Burma’s Election Chair Placates His Critics

Few trusted Tin Aye when he first took up the role but the Union Election Commission chair deserves recognition for facilitating a credible nationwide poll.


RANGOON — Few trusted Burma’s Union Election Commission (UEC) Chairman Tin Aye when he first took up the role in 2011.

As a former general, a former ruling party lawmaker and a close associate of President Thein Sein, many Burmese took it for granted that Tin Aye would be far from impartial in carrying out his duties.

But after a largely peaceful vote on Sunday, with only isolated reports of electoral irregularities, and with the vote count showing a huge win for Burma’s main opposition party, the 70-year-old former general may have proven his critics wrong.

There were some shortcomings in the conduct of Burma’s first credible nationwide poll in 25 years. Voter list errors; the disenfranchisement of hundreds of thousands of people; a lack of access to voting stations in military barracks; and an opaque advance voting process were among the issues cited by political parties and election observers.
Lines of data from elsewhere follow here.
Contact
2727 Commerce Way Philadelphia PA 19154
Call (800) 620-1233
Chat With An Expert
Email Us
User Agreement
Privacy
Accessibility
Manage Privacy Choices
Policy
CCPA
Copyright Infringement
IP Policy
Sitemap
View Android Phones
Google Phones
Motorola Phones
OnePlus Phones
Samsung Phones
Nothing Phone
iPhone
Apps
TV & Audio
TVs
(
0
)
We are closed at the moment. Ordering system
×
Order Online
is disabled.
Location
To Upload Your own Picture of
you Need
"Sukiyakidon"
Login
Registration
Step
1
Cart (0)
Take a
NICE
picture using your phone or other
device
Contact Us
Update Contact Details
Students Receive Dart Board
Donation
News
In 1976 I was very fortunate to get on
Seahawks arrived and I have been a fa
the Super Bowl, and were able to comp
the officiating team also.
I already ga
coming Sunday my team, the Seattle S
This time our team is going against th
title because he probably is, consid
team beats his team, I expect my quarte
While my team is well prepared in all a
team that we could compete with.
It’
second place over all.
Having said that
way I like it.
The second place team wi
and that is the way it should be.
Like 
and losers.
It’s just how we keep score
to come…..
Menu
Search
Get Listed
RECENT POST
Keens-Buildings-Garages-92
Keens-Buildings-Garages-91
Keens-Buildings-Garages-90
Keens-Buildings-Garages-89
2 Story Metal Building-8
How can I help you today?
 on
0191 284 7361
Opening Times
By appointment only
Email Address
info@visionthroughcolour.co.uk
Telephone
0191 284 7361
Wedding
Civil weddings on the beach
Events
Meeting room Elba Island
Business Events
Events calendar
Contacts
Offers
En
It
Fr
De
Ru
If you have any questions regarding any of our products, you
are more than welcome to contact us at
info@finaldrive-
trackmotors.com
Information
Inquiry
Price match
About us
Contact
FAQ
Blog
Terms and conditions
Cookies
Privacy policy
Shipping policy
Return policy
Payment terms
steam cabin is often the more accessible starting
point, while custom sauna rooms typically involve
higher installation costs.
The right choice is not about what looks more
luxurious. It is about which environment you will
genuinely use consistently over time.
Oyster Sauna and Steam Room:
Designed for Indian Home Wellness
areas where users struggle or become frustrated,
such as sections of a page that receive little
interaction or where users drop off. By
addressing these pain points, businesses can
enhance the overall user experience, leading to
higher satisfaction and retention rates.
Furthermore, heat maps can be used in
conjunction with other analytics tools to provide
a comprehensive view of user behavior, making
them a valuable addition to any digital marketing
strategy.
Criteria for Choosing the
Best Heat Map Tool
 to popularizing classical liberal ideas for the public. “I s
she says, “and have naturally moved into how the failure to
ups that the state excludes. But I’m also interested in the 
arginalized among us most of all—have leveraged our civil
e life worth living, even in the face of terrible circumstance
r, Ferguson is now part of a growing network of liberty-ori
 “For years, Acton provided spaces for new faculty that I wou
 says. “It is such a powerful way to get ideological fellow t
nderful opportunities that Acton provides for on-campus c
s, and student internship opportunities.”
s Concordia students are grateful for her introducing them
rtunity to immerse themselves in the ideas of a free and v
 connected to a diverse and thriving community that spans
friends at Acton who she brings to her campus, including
However, there were no reports of pervasive fraud or intimidation on election day and the result itself, which has seen the ruling party dramatically toppled from its legislative ascendancy, is partial vindication that the vote was largely free and fair.

Many observers and media outlets were rightly skeptical of whether Tin Aye could serve as a fair arbiter of the election. Indeed, in public comments the chairman has talked openly about his strong ties to the military and the party he served.

But as the results of Sunday’s poll became clear, everyone was surprised. The NLD has now officially secured the parliamentary majority required to select Burma’s next president. Thein Sein and Burma’s commander-in-chief Snr-Gen Min Aung Hlaing have acknowledged the NLD’s victory and congratulated the party’s chairwoman Aung San Suu Kyi.

National reconciliation across ethnic, political and institutional lines is key to Burma’s future. The incumbent president and army chief are integral to that process.

The millions of Burmese who voted for change on election day expect just that. All will be watching to see that the establishment’s old authoritarian tactics do not resurface.

Tin Aye deserves recognition for facilitating a credible vote that reflects the will of the people. He has helped build a bridge on which key political and army stakeholders can walk toward a more prosperous future for the country.